Soldiering duty in Suez, 1952

Black and white photograph of David Mowat and colleagues working in the Suez Canal, 1954.
David, sitting on the left with the telephone to his ear, at work in Suez. © David Mowat

I was signed up as a conscript in the army back in 1951. I was too young to go to Korea so instead I was sent to Suez, as a linesman in the third GHQ regiment. That was in November 1952. I was demobbed in 1954, two years before the Suez Crisis but even then there were rumours that the Egyptians wanted to take over the canal. For me, however, it was a good time. My work was maintaining the communication cables at the military base at Fayed, just below the Great Bitter Lake, which is about half way down the canal. It was an interesting place to be. We saw all the ships on the canal and there was a bit of a breeze off the water even in the hot months. We did all the usual soldiering duties - drills, inspections, guard's duties. And we developed a great sense of camaraderie, we were all mates, like brothers, really. In the two years that I was there, I never saw anything untoward, there was a fairly low level of unrest, but nothing serious.

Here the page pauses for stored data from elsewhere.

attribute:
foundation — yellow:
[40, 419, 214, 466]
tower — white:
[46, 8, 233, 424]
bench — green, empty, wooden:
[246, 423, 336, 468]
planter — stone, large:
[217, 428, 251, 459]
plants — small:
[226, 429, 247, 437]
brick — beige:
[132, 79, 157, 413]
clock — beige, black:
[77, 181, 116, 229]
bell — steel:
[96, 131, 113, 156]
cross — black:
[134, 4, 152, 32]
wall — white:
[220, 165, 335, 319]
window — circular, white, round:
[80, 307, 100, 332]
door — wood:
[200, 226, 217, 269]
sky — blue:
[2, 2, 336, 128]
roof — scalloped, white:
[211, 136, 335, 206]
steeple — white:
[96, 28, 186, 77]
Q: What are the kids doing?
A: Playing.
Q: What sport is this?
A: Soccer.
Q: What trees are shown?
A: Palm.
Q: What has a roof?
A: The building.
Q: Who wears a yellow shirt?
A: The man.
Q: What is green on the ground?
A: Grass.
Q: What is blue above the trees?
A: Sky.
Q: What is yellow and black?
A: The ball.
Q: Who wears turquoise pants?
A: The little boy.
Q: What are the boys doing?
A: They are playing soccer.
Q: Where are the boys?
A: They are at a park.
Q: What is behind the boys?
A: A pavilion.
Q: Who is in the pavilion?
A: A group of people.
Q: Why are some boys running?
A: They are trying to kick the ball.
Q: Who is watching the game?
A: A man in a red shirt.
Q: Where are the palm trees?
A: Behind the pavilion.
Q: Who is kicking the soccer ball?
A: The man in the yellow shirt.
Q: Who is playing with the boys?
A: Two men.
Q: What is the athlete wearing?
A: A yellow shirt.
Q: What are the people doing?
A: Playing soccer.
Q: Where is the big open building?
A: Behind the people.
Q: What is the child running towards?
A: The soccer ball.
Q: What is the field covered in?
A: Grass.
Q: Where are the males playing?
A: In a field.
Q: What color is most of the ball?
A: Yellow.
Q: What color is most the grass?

By the time the Suez Crisis erupted in 1956, I was back in Sheffield, married and although I thought about going back, my wife wasn't keen on it. Still, my years of service taught me discipline and to keep myself out of mischief!

I recently attended a ceremony at the Town Hall where I was presented with a medal by the Lord Mayor for serving as a soldier in the Suez Canal Zone, in the 1950s. It made me feel very proud.

Extract from an interview with David Mowat by Nikky Wilson for an article in the Burngreave Messenger, December 2006.